İşgal, İnşa, İhya
Moda sektörünün farklı paydaşlarını aynı çatı altında toplayan, işbirliğine dayalı yerel ve bağımsız bir ortam öneren Malha, mekan tasarımında da benzer dili bir deponun içine yerleşerek kuruyor.
Malha, moda dünyası için yenilikçi bir platform yaratmak üzere; kreatörlerin, girişimcilerin, üreticilerin, tedarikçi ve tüketicilerin, moda dünyasını işletmenin yeni yollarını arayanların birbirleriyle bağlantı kurabileceği bir mekan önerisi olarak ortaya çıkmış. Daha işbirlikçi, yerel ve bağımsız; sürdürülebilirlik, tüketimin yeni biçimleri ve çevresel kaygılar üzerine devam eden tartışmaları da kendine dert edinmiş bir moda kavramı esas alındığından, fiziksel mekan da bunu yansıtacak şekilde ele alınmış.
Bu gereklilik akılda tutularak tasarımla ilgili verilen ilk karar, var olan strüktürden istifade etmek olmuş ve dokuz metrelik yüksekliğin imkan verdiği açık plan, doğal ışığı içeri alan şeffaf kiremitler gibi tüm asli öğeleriyle bir depo mekanı seçilmiş.
Projenin programı burayı kullananlar için küçük ofisler, fotoğraf ve dikiş atölyeleri, sergileme alanı, doğal besin restoranı, müşterek mutfak, yönetim alanı, çok amaçlı salon, ortak çalışma alanı ve oditoryumdan oluşuyor. Tasarımcıları, bu hangarın içine yerleşmeyi bir çeşit işgal olarak tanımlıyor. Bunu yaparken de zorunlu olarak görülen, mekanın sadece Malha kolektifinin bahsedilen kaygılarını yansıtması değil, aynı zamanda takas ve buluşmayı da teşvik edecek bir yere evrilebilmesi, tartışma ve öğrenmenin demokratik bir zemini olması.
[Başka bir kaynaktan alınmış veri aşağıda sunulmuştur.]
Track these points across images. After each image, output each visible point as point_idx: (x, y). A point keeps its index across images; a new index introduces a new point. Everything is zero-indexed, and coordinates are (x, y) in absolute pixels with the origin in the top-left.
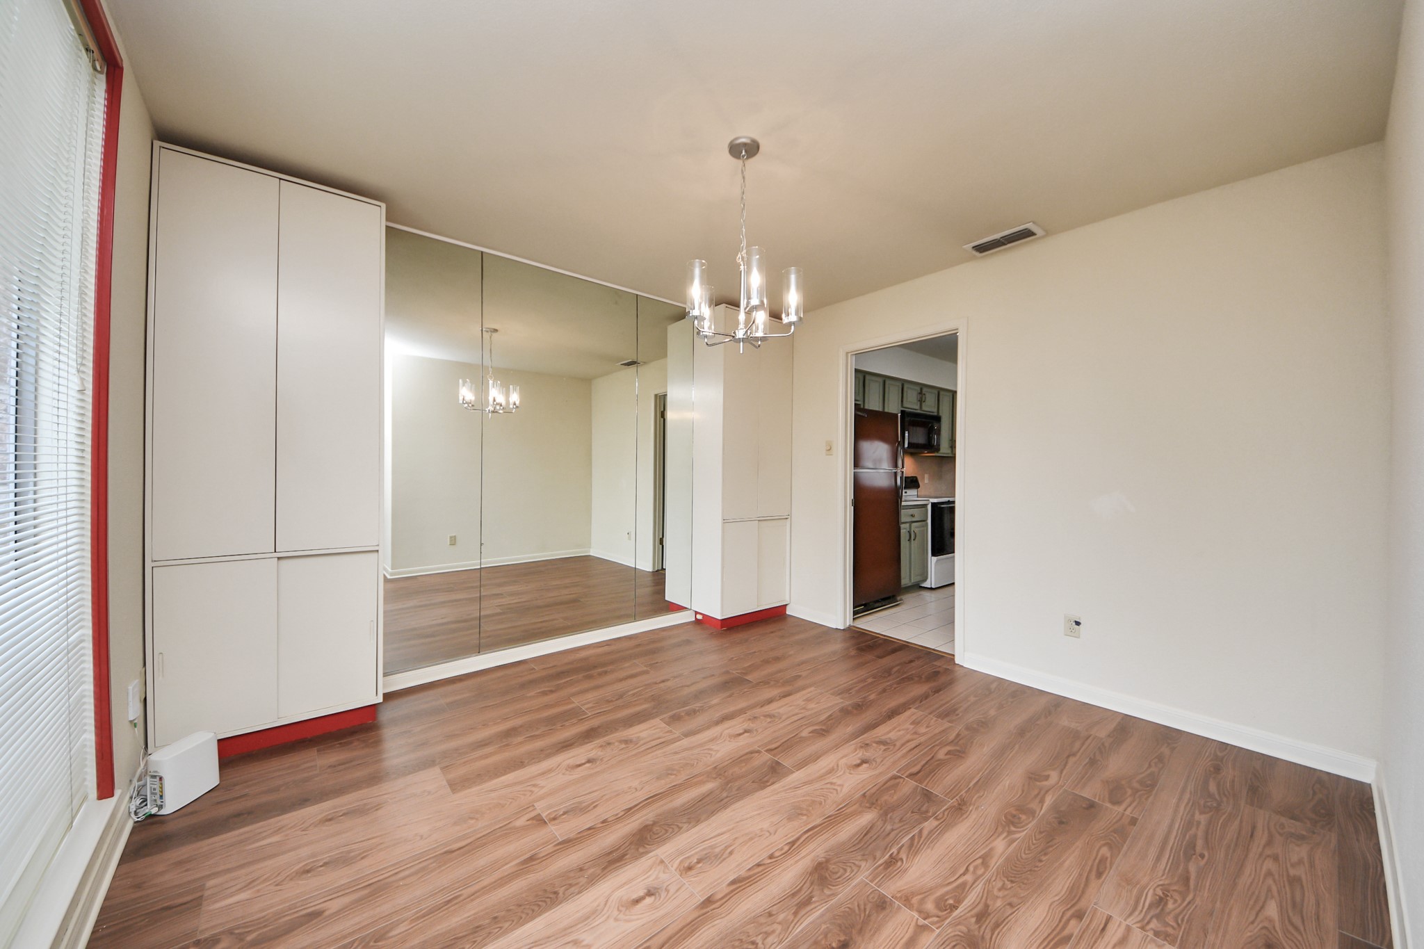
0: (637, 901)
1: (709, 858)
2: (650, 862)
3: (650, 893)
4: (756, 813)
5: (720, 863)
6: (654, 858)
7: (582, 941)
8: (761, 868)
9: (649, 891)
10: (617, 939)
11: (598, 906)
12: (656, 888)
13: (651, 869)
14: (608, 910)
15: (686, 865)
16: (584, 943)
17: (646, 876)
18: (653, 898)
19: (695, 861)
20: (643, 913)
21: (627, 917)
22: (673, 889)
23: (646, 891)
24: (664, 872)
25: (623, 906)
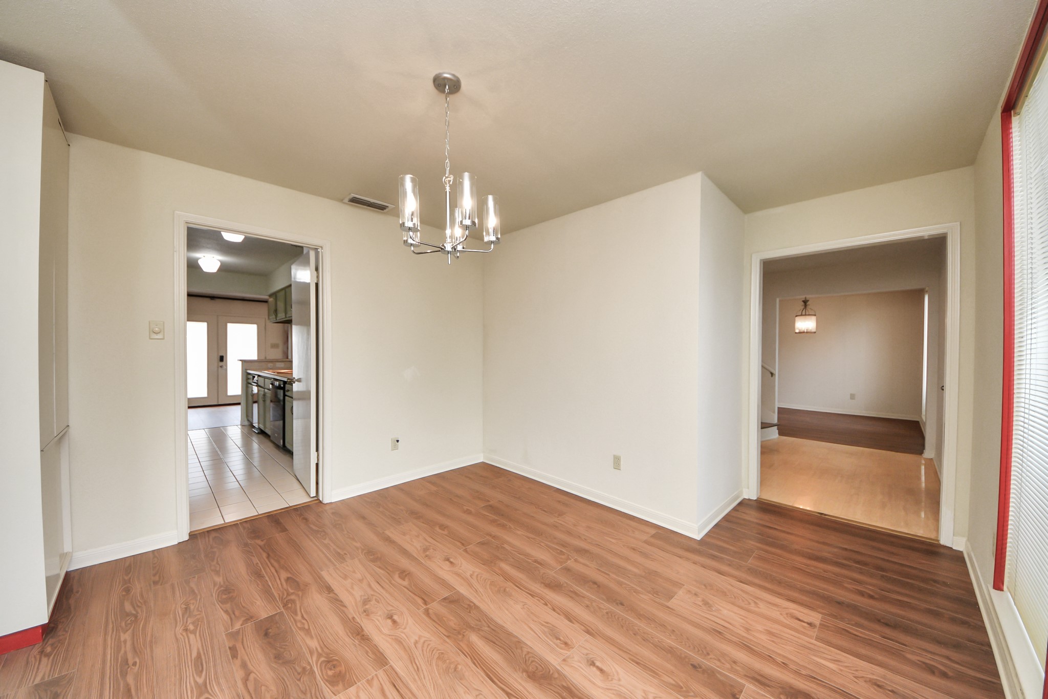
0: (601, 670)
1: (554, 634)
2: (566, 668)
3: (593, 664)
4: (506, 612)
5: (557, 628)
6: (563, 666)
7: (643, 697)
8: (556, 609)
9: (591, 665)
10: (632, 677)
11: (614, 694)
12: (588, 661)
13: (572, 666)
14: (615, 687)
15: (563, 646)
16: (644, 695)
17: (579, 668)
18: (595, 661)
19: (558, 641)
20: (609, 665)
21: (615, 673)
22: (585, 652)
23: (591, 667)
24: (573, 658)
25: (608, 678)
Bu bağlamda geliştirilen işgal stratejisinin ilk hamlesi, hangar boyunca programa dair işlevlerin dağıtılmasını sağlayacak, aynı zamanda hızlı ve temiz biçimde inşa edilebilecek konteyner kullanma kararı. Bu stratejinin esasını, iç duvarlar boyunca devam eden iki katman arasına yerleşen farklı işlevlere sahip 42 konteynerin arasında yaratılan boşluklar oluşturuyor. Gösteri, pazar, tartışma ya da film gösterimleri gibi farklı tahsis ve işgal biçimlerine mekan olması niyetiyle tasarlanan bu boşluk, projeyi yapılandıran temel öğe. Mekana yayılan ve oturma birimleri olarak işlevlendirilen paletler ile koltuk, bank ve masalarla birleşen küçük bitki yatakları, evle kamusal alanı harmanlayan bir fiziksel çevre kuruyor.
Fotoğraf ve dikiş atölyeleri ile sergileme alanı ana girişin yakınına yerleşirken doğal besin restoranı, çok amaçlı salon/ortak çalışma alanı, yönetim odası ve müşterek mutfak ise karşı tarafta toplanıyor. Bunların yanı sıra konferans ve sinema olarak çalışan, büyük bir ekrana dönük tribün benzeri kurguya sahip bir açık alan da bulunuyor.
Konteynerlerin iç mekan kullanımı için altı farklı işlev belirlenmiş. Bunlar arasında ofis, toplantı odaları ve portatif mağazalar bulunuyor. Konteyner kullanım kararıyla tutarlı olarak, malzemeler de çevresel etkileri az, düşük maliyetleri olanlardan seçilmiş; iç cephelerde uygulanmış kontrplak, metalik ve şeffaf seramikler bunlara örnek.
Tüm bu seçimler, Rio de Janeiro gibi büyük metropollerde, mimarlık pratiğinin güncel zorluklarına karşı, var olan yapıların sunabileceklerini keşfetme çabasıyla ilgili. Bu anlayış, iç mekanları işgal ederek yeni mekansal düzenler ve yeni inşa biçimleri üzerinde çalışmayı imliyor. Belirtilen sorunların çözümlerine kendi yöntemleriyle katkıda bulunma arayışında olan Malha, bir kamusal mekan gibi çalışıyor. İçinde çalışanların yanı sıra sayısız insana içtenlikle mekan sunuyor; ziyaretçilerin de kayıtsız kalamadıkları konteyner ve malzeme seçimleri sayesinde mekana dair tartışmayı mimari çemberin ötesine taşımaya da olanak veriyor.